心の支配が、余裕を潰していったのだ。奏さんのその優しいハグと優しい言葉に私は更に涙を流した。
「君は活躍した。レミィも、俺も、そう思ってる」
「……そんなことない!さっきも言ったでしょ!!私は何もしてないのよ!ただ妹様に全力でぶつかっても!歯が立たなかった。
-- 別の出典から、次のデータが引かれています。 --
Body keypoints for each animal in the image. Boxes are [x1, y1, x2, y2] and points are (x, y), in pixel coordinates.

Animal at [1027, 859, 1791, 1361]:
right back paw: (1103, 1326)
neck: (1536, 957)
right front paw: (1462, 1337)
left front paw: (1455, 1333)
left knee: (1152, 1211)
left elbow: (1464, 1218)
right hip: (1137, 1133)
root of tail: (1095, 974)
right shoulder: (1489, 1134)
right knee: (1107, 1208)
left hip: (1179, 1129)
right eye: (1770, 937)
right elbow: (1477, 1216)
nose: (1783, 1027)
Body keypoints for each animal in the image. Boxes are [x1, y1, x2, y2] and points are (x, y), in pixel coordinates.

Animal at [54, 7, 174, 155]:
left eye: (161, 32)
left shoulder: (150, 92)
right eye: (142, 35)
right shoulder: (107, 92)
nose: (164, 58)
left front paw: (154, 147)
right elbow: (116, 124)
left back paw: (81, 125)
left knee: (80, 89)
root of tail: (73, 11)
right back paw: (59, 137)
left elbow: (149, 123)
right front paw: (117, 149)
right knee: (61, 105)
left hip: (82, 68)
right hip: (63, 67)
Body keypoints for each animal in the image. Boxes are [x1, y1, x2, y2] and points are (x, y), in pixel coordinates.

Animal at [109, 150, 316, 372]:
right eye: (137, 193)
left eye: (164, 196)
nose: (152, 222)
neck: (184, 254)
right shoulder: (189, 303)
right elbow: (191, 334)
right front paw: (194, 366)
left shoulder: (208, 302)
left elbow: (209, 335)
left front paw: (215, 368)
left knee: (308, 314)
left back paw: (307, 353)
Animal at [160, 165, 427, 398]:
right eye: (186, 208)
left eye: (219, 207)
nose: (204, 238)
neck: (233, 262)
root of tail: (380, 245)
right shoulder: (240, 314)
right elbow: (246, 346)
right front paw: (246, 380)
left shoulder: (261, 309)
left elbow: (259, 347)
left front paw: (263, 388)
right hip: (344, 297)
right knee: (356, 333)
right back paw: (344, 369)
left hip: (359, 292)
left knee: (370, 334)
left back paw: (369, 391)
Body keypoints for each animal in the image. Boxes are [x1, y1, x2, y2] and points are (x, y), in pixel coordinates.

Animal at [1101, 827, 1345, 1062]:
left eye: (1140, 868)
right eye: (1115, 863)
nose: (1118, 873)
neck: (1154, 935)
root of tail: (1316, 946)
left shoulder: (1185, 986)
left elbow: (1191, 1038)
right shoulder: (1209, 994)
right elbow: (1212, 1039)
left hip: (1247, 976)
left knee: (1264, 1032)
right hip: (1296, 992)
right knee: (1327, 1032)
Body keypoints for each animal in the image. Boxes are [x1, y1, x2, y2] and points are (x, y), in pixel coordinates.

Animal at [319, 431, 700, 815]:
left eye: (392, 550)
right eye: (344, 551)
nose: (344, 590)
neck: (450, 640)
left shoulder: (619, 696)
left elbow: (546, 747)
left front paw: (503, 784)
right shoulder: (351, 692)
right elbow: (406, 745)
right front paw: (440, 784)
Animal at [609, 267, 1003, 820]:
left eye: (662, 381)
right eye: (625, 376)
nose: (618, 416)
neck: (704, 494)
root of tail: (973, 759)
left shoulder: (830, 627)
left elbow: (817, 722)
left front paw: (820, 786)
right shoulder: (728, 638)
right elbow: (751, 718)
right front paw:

それに、結局助けてもらったのよ!こんなの…………!従者失格なのよ!」
「咲夜!!」
どんどんとネガティブ思考になる私を、奏さんの叫びによって全てを制される。
「咲夜がいなかったら!今頃レミィも俺も死んでたんだ!俺が倒れてる間、お前が食い止めてくれなかったら今頃みんな死んでた!その小さな時間が、君の『努力の成果』だろ?!」
「奏…………」
私は更に大粒の涙を流す………お嬢様以外に認めてくれた人がいたんだ…それが何よりも嬉しくて、努力とか成果とかそんなのじゃなくて、私の存在自体を肯定し、褒めてくれる人が……いたなんて
「う、ああああああああああ!!」
私が泣き続けている間、奏さんはずっと抱きしめて肩を摩ってくれていた。
数分後、私は泣き止んだ。
「ありがとうございました。奏さん」
「いやいや、お安い御用だよ。咲夜さんが元気になってよかった。じゃあ、次はあなたの主様にお話を聞きましょうか?」
「え?」
私は奏さんのその言葉に小首をかしげる。疑問符を浮かべていると、ドアがゆっくりと開き、主であるお嬢様が姿を現した。
「お、お嬢様?!いつからそこに!?」
「最初からよ。咲夜が起きる前から……」
「も、申し訳ありません!身勝手な発言ばかり………」
「………あなたがそこまで無茶してたなんてね………」
お嬢様は深いため息をつき、優しく微笑んだ。
「ごめんね。咲夜……主である私が………従者の頑張りに気づけないなんて……主失格ね……」
「い、いえ…………」
「いいのよ、咲夜。今回は咲夜に助けられたの。でも、これだけは覚えといて…………私はあなたをずっと見てる。だから、どれだけ咲夜が努力したのかも全部分かってるから。フランを命懸けで止めてくれて感謝するわ。ありがとう。」
お嬢様から初めて心のこもった『ありがとう』。私はその言葉にまた涙を流す。それを見据えたお嬢様は私の頭を胸に乗せる。
「辛かったわよね………ごめんね。今は…主従関係なんて忘れなさい………」
「………はい……」
私はまた、愛しい人の胸で泣いた。すると背後で奏さんがこう放った。
「やっぱり、部外者の俺よりも、1番親しい人から言った方が、心に響くよな………」
「あら?部外者ってのはちょっと語弊があるわね。あなたはもう家族よ?」
「あっはは、そうだった………ありがとなレミィ……それと……ごめんね咲夜さん。俺の頭じゃ、これしか咲夜さんを元気にさせる方法が見つからなかったんだ……」
「いえ、充分ですよ。ありがとうございます…」
私は奏さんに深々と頭を下げ、笑顔で大丈夫なことを知らせる。奏さんの顔は一瞬だけ赤くなり、すぐに微笑み返した。
「そっか………良かった」
「じゃあ、咲夜も良くなったことだし、フランのところに行きましょうか」
「御意」
そう言って、私たち3人はゆっくりと部屋を出て、歩く。この日、私は奏さんへの気持ちが鮮明に焼き付けられ、感情の名が分かった。
私は、この人が好き。
これは自然なこと、私が望んで思ったものだ。
その奏さんへの感情は、最初で最後の初めての『恋』だった。